Recruit, Recruit, Recruit

The impossible only stays that way if that is Texas Tech believes that. It appears they do not with the alignment between the university president, athletic director, and boosters. The Red Raiders announced during the 2021 season the plans for new football facilities that will begin construction this year. The project will cost approximately $40-50 million and is schedule to be ready for the start of the 2023 season. And just this past December thanks to a $25 million donation, a commitment to renovate the south end zone was announced. That project will not begin until the new facility is completed.

With clear alignment and resources in place to build facilities associated with a national title winning program, it’s time for head coach Joey McGuire to do something never done at Texas Tech. If the Red Raiders are going to win a national title, they have to break through and start recruiting top 10 nationally. This is a program that has never signed one five-star rated prospect in the history of 247 recruiting rankings, which dates back to 1999.

McGuire and his staff already have had a major impact to recruiting. He is in line to finish with a top 40 nationally ranked class for 2022. It will be up to McGuire to continue to utilized his Texas high school connections to keep building a better recruiting class with each passing year. A feat that will be hard to challenge with Texas and Texas A&M always lurking in-state and getting first cracks at the best talent in the state. But all it takes in that first big time recruit to start drawing the attention out to Lubbock.

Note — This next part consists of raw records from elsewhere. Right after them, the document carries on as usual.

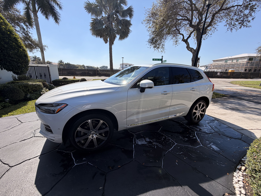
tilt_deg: -19.6
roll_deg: -2.7
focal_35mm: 14
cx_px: 130
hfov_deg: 102.1
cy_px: 98
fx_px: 106
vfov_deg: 85.7
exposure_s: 1/770
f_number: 2.2
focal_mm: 2.22
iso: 20
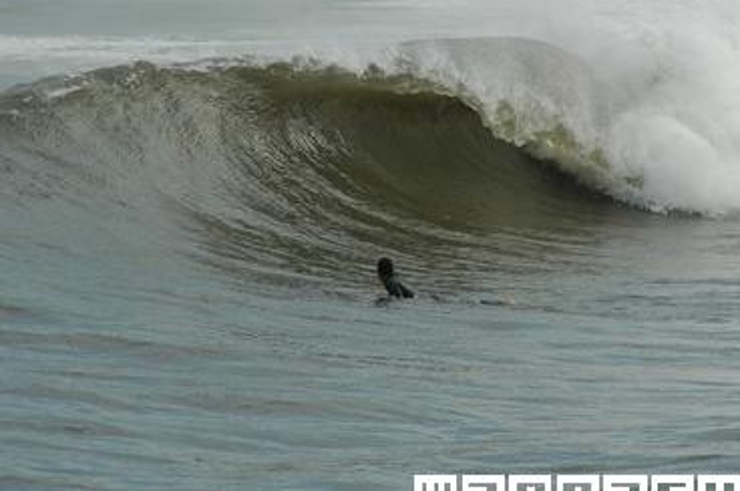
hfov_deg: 4.6
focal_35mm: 448
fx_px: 9193
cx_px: 488
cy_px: 176
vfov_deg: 3.1
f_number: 10
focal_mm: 200
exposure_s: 1/500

A Texas Tech National Title Recipe Culminates With Good Health And A Little Luck

The one thing that was just assumed at this point but needs to be stated is McGuire is going to have to win. And win fairly quickly. In a Big 12 that will be more open to grab than ever once Oklahoma and Texas jettison to the SEC, there is going to be a need for a new banner program of the Big 12. The opportunity is there not just for Texas Tech, but the entire Big 12 and it’s new members. As it stands today, the new Big 12 doesn’t have a single program with a recruiting class ranked in the top 25. Winning fast is very achievable. But by no means a guarantee.

In a world with a 12-team playoff, Texas Tech finding a way into the dance will be directly correlated to how well Maguire continues to recruit. Once the Red Raiders have broken through that threshold, that last two pieces of this recipe are health and luck. Any team that wins a national title are able to keep their biggest contributors healthy all year. That in itself falls in the good luck department. If those players are healthy all they way to the trophy ceremony, the last part that went Texas Tech’s way was how the ball bounced.

Georgia’s quarterback Stetson Bennett tried his best basketball crossover with the football early in the game against Alabama. If the football doesn’t bounce directly back into his arms, Alabama recovers and possibly climbs to a 10-0 lead early. Maybe that horrific start would have be too much for the Bulldogs to have overcome. To go 15-1 or 16-0, the ball has bounce favorably all year. This would be no different for a Texas Tech national title run. They could did everything right for the next four years and get all the right players.

But that brown oblong bowl with white laces could derail the title at any moment. However, just as unlikely as it is for that ball to bounce perfectly back to Bennett, it’s still did. As unlikely as it is in January 2022 to discuss a Texas Tech national title, it still is very possible. After all, the university itself tells all of its students, “From here, It’s possible.”